A work of (mostly) fiction by Hillary Clinton and Louise Penny

Fasten your seatbelt; it’s going to be a bumpy ride. Those are (or should be) the pilot’s instructions as you begin reading the novel State of Terror, co-written by Hillary Clinton and Louise Penny.

Perhaps it’s not surprising that this is a political thriller. It’s mostly about international politics, but not entirely. We may assume that Clinton is responsible for the Washington and foreign-policy info, though it’s not the least bit clear who wrote what. The protagonist is Ellen Adams, a female Secretary of State who had been nominated by the newly elected Democratic president; the nomination surprises everyone, since the two of them had been bitter enemies in the primaries. But this is fiction—there’s nothing to see here, so move along. The new president had defeated the Republican incumbent, Eric Dunn, an unprepared authoritarian bully who is known for telling lies and is pals with the president of Russia.
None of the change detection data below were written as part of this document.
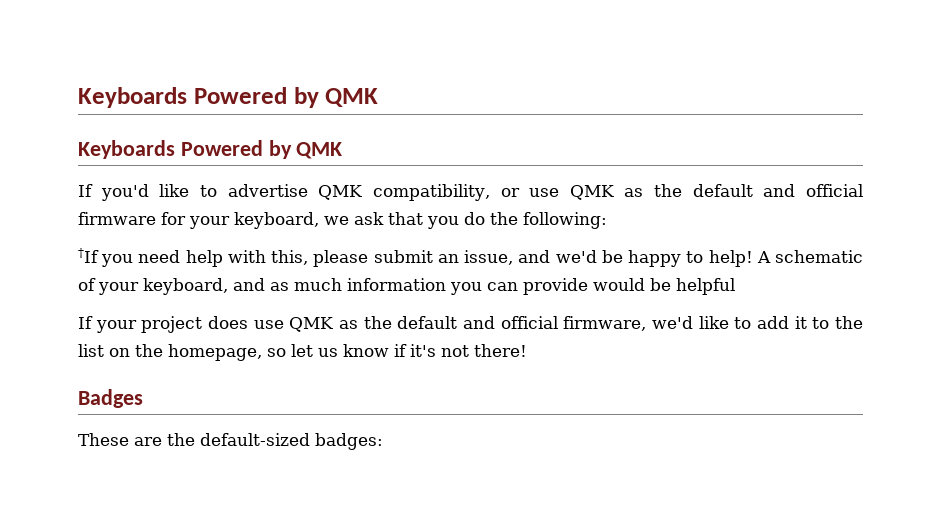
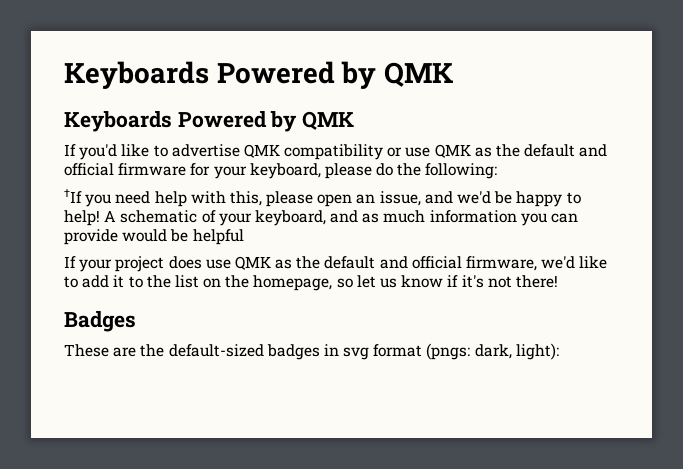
[372,184,490,201] compatibility, -> [284,144,384,160] compatibility
[324,212,459,229] we ask that you -> [324,163,372,179] please
[373,250,433,263] submit -> [317,194,353,207] open
[315,433,383,450] badges: -> [266,343,559,360] badges in svg format (pngs: dark, light):

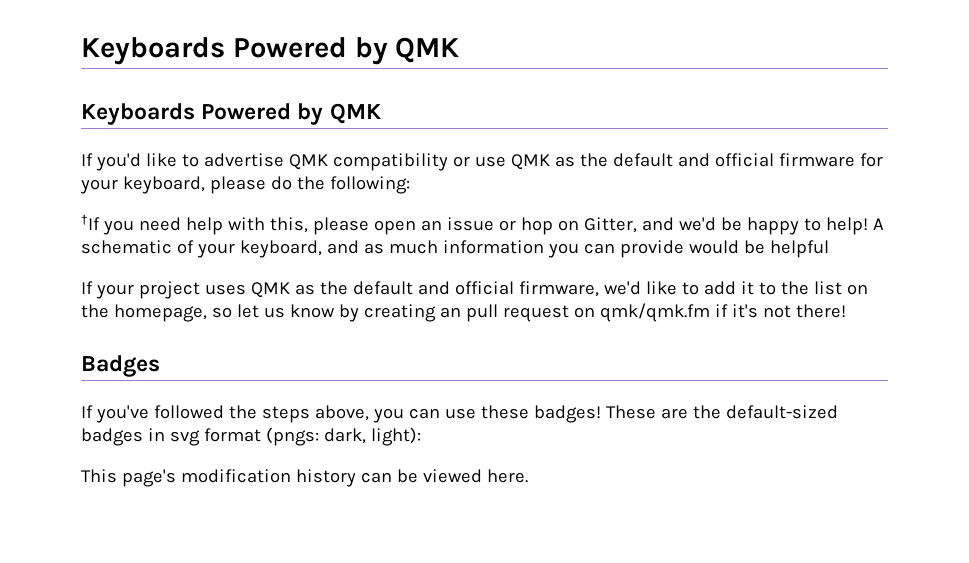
[379,191,421,206] issue, -> [446,217,637,235] issue or hop on Gitter,
[168,256,231,269] does use -> [204,284,246,295] uses
(444, 281) none -> [338,303,710,322] by creating an pull request on qmk/qmk.fm
(136, 321) none -> [81,405,601,423] If you've followed the steps above, you can use these badges!
(559, 351) none -> [81,469,528,487] // This page's modification history can be viewed here.

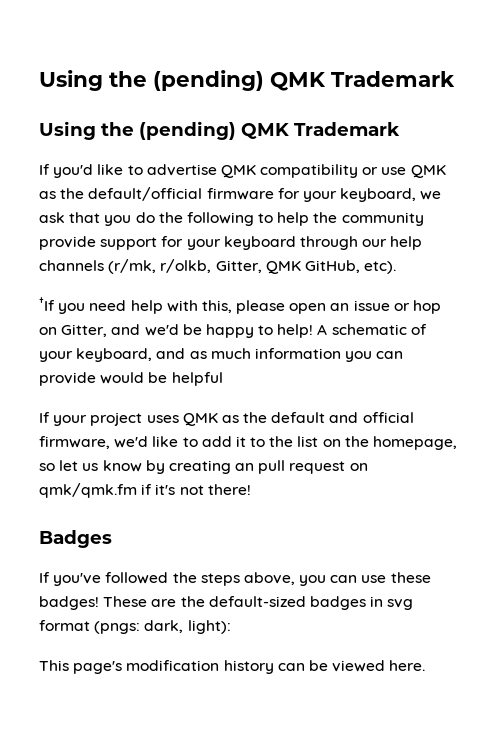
[81,37,460,65] [81,103,381,125] Keyboards Powered by QMK // Keyboards Powered by QMK -> [39,70,455,91] [39,121,400,140] Using the (pending) QMK Trademark // Using the (pending) QMK Trademark
[612,153,774,167] default and official -> [88,187,203,201] default/official
[209,176,410,194] please do the following: -> [420,191,442,200] [39,212,424,226] [39,236,423,250] [39,259,397,274] we ask that you do the following to help the community provide support for your keyboard through our help channels (r/mk, r/olkb, Gitter, QMK GitHub, etc).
But this is fiction—there’s nothing to see here, so move along. I could go on…

At this point you might be thinking that it’s a roman à clef. But it isn’t. For instance, look at the sequence of the two presidents in question. And Adams is a media mogul before running for president. And her son is a convert to Islam. So there are many echoes of the real world, but very few direct parallels. Mostly what we have is the threat of terrorism with very short notice, the possibility of a high-level Washington official being a domestic terrorist, and personal tensions between the president and the secretary of state.

With all that, it may surprise you to hear my favorite sentence from the novel: “Those who underestimate teachers do so at their peril.” OK, you know why that’s my favorite, but what does it have to do with the story? You’ll have to read it to find out, but be prepared for a “can’t put it down” experience!

Two more points:

  • What did Louise Penny contribute as co-author? We have no idea! Possibly she did most of the actual writing. She surely wrote a short segment that takes place in Three Pines, where a few of her familiar characters make cameo or off-stage appearances. But more than that? I don’t know. I would have liked a larger role for Armand Gamache and friends.
  • As I often do, I listened to the audiobook version. While narrator Joan Allen was perfectly serviceable, she just doesn’t compare to Robert Bathurst, who narrated several of Penny’s previous novels. And she needs to practice her French! In the Canadian scenes she often mangled the pronunciation of “Armand” in particular. There’s nothing like mispronouncing a name of a person or place to take the listener out of the story!